When it comes to building muscle and strength, in can be quite confusing with so much conflicting data and methods out there.
The Optimal Performance Training (OPT) Model, developed by NASM, is a systematic and progressive approach to address an individual's unique strength-increasing goals, their abilities, and their experience level.
It has 5 phases, split among 3 levels, each designed to achieve a specific goals aligned to specific adaptations.
Level 1: Stabilization (1 Phase)
Phase 1 Stabilization-Endurance: The goals of Phase 1 are to improve muscular endurance, joint stability, flexibility, control of posture, and overall efficiency. This phase requires training in an unstable, yet controllable, environment with low loads and high repetitions. Typically, this kind of training will be done with dumbbells, kettlebells, etc. This help you become used to the strength conditioning process and handling the weight.
Level 2: Strength (3 Phases)
Phase 2 Strength and Endurance: Designed to enhance stabilization while increasing a prime mover strength. The goals for Phase 2 include improving overall work capacity, joint stabilization, and the increase of lean body mass. These are all achieved by increasing loads from Phase 1 to moderate levels with moderate repetition ranges.
Phase 3 Hypertrophy: This is optional depending of the person's goals. It is used for maximal muscle growth (which is something I think most of you want). This is accomplished with high volume of moderate to high loads and moderate to low repetition ranges.
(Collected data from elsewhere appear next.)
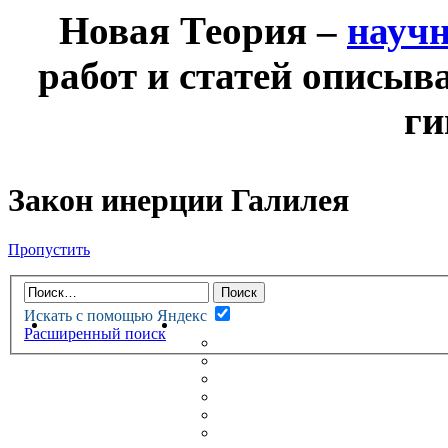
Новая Теория –
науч
работ и статей описыв
ги
Закон инерции Галилея
Пропустить
Искать с помощью Яндекс
НОВАЯ ТЕОРИЯ
ФОРУМ
Расширенный поиск
НОВЫЕ СООБЩЕНИЯ
НЕПРОЧИТАННЫЕ СООБЩ
АКТИВНЫЕ ТЕМЫ
ГУМАНИТАРНЫЕ ТЕОРИИ
ТЕОРИИ ЕСТЕСТВЕННЫХ 
БЕСЕДКА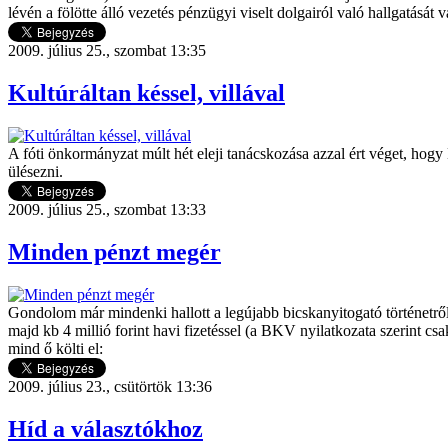
lévén a fölötte álló vezetés pénzügyi viselt dolgairól való hallgatás
2009. július 25., szombat 13:35
Kultúráltan késsel, villával
A fóti önkormányzat múlt hét eleji tanácskozása azzal ért véget, hogy 
ülésezni.
2009. július 25., szombat 13:33
Minden pénzt megér
Gondolom már mindenki hallott a legújabb bicskanyitogató történetről
majd kb 4 millió forint havi fizetéssel (a BKV nyilatkozata szerint 
mind ő költi el:
2009. július 23., csütörtök 13:36
Híd a választókhoz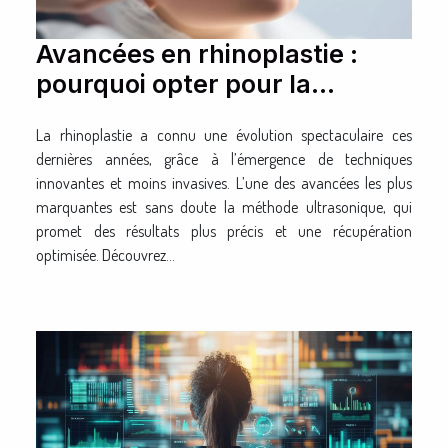
Avancées en rhinoplastie :
pourquoi opter pour la
méthode ultrasonique ?
La rhinoplastie a connu une évolution spectaculaire ces
dernières années, grâce à l’émergence de techniques
innovantes et moins invasives. L’une des avancées les plus
marquantes est sans doute la méthode ultrasonique, qui
promet des résultats plus précis et une récupération
optimisée. Découvrez...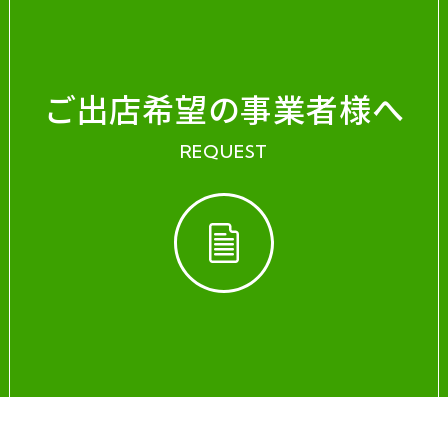
ご出店希望の事業者様へ
REQUEST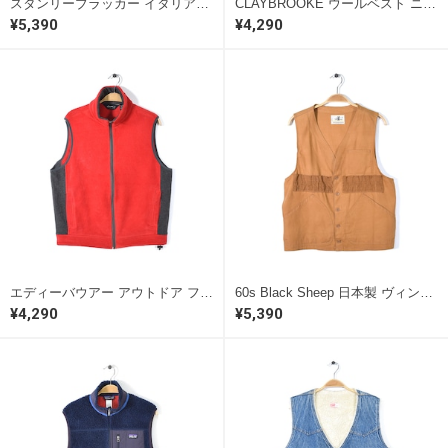
スタンリーブラッカー イタリア製 アーガイル ウールベスト ニットベスト シェットランドウール STANLEY BLACKER サイズM トラッド 古着 @CJ0088
CLAYBROOKE ウールベスト ニットベスト アクリル 薄茶 サイズM トラッド 古着 @CJ0087
¥5,390
¥4,290
エディーバウアー アウトドア フリースベスト 赤灰 EDDIE BAUER サイズS アメカジ 古着 @CJ0086
60s Black Sheep 日本製 ヴィンテージ ハンティングベスト コットンキャンバス ベージュ ブラックシープ メンズS アメカジ 古着 @CJ0085
¥4,290
¥5,390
Phase 4 Maximal Strength: This is also optional and is designed to increase the maximal amount of force a major muscle can produce. This is accomplished through an increase in the amount of motor unit recruitment, increase in the frequency of motor unit recruitment, and the improvement of peak force. You can accomplish this with the use of high loads, low repetition ranges, and long rest periods (think 5x5 workouts).
Level 3: Power (1 Phase)
Phase 5 Power: the very peak of the OPT model. It is designed to emphasize the development of speed and power. The goals are to enhance promise mover strength and simultaneously increase the rate of force production or the speed of movement. It is functional movement at its finest! And everyone should want to be able to respond quickly to their environment, catching their footing in an unstable surface, or maneuvering quickly through athletic movements to accomplish a sport performance outcome.
Using the OPT to increase your overall strength and muscle mass is not only scientifically sound, but it is also a proven, simple way to get you the results you are looking for. Remember, you can't just go into a fitness regimen without a plan. To really see maximum payoff for all that hard work you've been putting in, and to limit the potential for injury, you've got to understand the process, and stick to it! The OPT is a "no-fail" process that is simple to follow and understand, and it works!